Tâches à faire —
A. Dans l'extrait sur Ismaël et Dini, en présence de qui Ismaël accepte-t-il de donner des détails sur l'assassinat ?
B. Prolongez, s'il vous plaît, le récit sur Ismaël et Dini en reprenant après sa dernière phrase.
[Extrait à lire]
Ismaël aimait à rappeler que dans la mer Rouge il servait d’interprète à tous les capitaines français, aussi bien de la marine marchande que de celle de l’État. Il rencontrait parfois quelques marins de sa connaissance, et il les montrait avec orgueil à Dini ; il avait appris à son compagnon à prononcer quelques mots de notre langue.

Quand j’allai rendre visite à ces hôtes de la France, ils me reçurent avec empressement, prévenus qu’ils étaient par M. J. Lambert et le commandant de Langle ; mais il fut impossible de rien leur arracher sur ce qu’ils savaient de l’assassinat. Ismaël fut d’une discrétion à toute épreuve, et ne voulut me donner de détails qu’en présence du frère de la victime. Je respectai ce sentiment louable et lui parlai alors de son séjour en France, de Paris, des amusements qu’il y avait rencontrés. Là-dessus il ne tarissait pas. « Oh ! bons Français, criait-il, bon Paris, bon hôtel. Nous bien manger, bien coucher, tout avoir, manquer rien. » Et puis il me citait le bal du ministre de la marine, où il était allé avec Dini, et me faisait avec bonheur l’entier dénombrement des belles petites femmes qu’il y avait vues.
[/Extrait à lire]
[Données fournies]
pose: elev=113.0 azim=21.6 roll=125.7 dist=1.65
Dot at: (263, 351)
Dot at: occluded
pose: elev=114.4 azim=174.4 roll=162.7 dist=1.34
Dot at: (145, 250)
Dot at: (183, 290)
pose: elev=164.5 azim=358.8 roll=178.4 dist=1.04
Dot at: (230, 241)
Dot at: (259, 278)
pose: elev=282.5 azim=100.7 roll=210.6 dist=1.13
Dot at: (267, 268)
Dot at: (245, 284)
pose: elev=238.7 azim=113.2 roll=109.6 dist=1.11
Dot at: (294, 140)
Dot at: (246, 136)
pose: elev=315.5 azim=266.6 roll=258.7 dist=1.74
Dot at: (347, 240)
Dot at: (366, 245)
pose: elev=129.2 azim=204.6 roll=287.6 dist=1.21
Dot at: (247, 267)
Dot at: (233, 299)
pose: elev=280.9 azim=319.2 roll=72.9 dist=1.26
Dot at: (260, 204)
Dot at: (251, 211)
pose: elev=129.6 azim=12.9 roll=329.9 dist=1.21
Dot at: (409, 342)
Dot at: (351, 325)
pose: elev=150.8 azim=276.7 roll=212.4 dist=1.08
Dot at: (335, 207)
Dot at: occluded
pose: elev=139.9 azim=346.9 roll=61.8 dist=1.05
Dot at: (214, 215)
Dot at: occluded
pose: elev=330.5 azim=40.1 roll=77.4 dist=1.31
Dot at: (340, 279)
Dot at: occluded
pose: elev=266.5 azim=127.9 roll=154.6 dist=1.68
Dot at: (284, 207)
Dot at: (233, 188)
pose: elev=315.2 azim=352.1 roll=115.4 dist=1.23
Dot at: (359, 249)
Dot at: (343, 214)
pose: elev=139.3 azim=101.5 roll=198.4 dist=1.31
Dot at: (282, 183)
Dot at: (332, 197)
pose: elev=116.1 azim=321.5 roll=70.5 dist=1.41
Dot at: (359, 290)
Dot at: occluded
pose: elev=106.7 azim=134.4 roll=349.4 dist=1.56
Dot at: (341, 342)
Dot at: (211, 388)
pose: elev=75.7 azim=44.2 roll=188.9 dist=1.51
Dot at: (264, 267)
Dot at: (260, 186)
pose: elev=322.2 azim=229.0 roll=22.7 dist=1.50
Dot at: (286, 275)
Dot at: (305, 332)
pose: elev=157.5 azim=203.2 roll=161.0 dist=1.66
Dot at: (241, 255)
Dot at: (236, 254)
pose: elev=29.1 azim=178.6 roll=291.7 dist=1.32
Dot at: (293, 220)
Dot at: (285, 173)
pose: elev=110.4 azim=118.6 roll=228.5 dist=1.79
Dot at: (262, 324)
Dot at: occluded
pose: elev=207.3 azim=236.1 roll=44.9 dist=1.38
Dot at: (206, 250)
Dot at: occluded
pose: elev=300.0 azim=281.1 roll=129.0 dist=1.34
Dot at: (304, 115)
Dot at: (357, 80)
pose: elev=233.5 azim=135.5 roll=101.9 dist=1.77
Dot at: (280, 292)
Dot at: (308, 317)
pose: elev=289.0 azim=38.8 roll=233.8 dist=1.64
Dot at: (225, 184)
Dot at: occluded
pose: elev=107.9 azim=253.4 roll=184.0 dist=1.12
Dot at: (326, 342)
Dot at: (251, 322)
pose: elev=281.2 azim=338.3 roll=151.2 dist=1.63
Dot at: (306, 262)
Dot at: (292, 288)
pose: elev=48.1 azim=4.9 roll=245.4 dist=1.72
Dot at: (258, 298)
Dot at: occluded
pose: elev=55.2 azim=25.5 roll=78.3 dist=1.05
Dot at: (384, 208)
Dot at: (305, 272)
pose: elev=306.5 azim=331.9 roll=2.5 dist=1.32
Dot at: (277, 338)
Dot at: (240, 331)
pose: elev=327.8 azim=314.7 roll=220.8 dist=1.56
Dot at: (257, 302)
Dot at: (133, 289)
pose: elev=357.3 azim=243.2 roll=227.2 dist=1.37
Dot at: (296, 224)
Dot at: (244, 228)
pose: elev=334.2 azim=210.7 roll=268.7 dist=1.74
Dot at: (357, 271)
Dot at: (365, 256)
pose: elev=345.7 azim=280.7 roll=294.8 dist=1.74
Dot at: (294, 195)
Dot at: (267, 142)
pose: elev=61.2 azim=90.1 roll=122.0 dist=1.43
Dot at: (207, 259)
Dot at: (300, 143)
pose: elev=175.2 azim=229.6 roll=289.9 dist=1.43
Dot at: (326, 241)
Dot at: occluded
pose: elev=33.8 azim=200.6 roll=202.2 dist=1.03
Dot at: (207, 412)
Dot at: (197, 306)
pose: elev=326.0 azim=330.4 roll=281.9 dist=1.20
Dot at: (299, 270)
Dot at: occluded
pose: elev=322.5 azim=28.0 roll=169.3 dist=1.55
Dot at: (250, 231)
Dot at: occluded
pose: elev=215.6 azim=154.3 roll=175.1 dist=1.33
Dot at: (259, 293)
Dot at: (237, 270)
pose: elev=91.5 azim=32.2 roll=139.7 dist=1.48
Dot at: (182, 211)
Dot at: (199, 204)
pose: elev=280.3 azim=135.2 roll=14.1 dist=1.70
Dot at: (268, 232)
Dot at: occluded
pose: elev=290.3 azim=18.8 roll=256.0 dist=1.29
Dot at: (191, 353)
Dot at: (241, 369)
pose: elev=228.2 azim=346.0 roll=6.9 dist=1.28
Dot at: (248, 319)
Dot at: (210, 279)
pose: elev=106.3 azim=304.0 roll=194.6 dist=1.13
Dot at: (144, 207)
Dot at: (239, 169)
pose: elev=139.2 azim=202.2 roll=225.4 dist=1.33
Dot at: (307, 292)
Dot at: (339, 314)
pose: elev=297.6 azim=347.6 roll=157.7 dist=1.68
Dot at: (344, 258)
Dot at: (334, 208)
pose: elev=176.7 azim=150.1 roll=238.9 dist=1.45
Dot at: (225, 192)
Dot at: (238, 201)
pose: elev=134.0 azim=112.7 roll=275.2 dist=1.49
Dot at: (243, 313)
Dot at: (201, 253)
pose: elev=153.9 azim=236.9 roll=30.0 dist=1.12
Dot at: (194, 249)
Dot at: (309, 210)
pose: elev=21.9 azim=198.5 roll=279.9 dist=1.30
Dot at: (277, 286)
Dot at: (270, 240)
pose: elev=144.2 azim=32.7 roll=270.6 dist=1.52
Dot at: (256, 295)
[/Données fournies]
Réponses de l'exercice —
A. En présence du frère de la victime.

B.
Le commandant de Langle, qui a décidé Dini et Ismaël à venir en France et qui a été assez heureux à force de zèle, de patience et de courage pour mettre la main sur les coupables, mérite les plus sincères éloges pour la façon aussi hardie qu’habile dont il a conduit toute cette affaire. La victime qu’il avait à venger méritait du reste les peines qu’il a prises, et nous ne saurions mieux faire que de terminer ce court récit par quelques notes sur M. Henri Lambert, que nous devons à l’extrême obligeance de son frère.

Henri Lambert était né en 1828, à Redon (Ille-et-Vilaine). Il fut élevé à Nantes, où résidait une partie de sa famille, et où son aïeul avait été notaire. De bonne heure, laissant là les livres pour la mer, comme la plupart des Bretons ses compatriotes, il entra au service de la marine de l’État en qualité de volontaire. C’est sous ce costume que le représente le portrait dessiné page 65.

Vers 1850, Henri Lambert quitta la marine et rejoignit son frère aîné à Maurice. Joseph Lambert était à cette époque l’un des plus riches planteurs et fabricants de sucre de notre ancienne Île de France. De Maurice, Henri Lambert alla en Australie, pour y vendre des cargaisons de sucre au compte de son frère. Pendant trois ans il courut la mer de Port-Louis à Sydney, visita les placers, alors à peine découverts, assista à tout le spectacle si bruyant et si animé de la première immigration, et fit plusieurs explorations dans l’intérieur de l’Australie, aujourd’hui encore peu connu. (Voy. t. V, p. 406.) Dès ce temps, en 1855, M. Joseph Lambert projetait l’établissement d’une ligne de bateaux à vapeur entre Maurice et Aden, et il envoyait même son frère Henri étudier les ressources commerciales de ces contrées.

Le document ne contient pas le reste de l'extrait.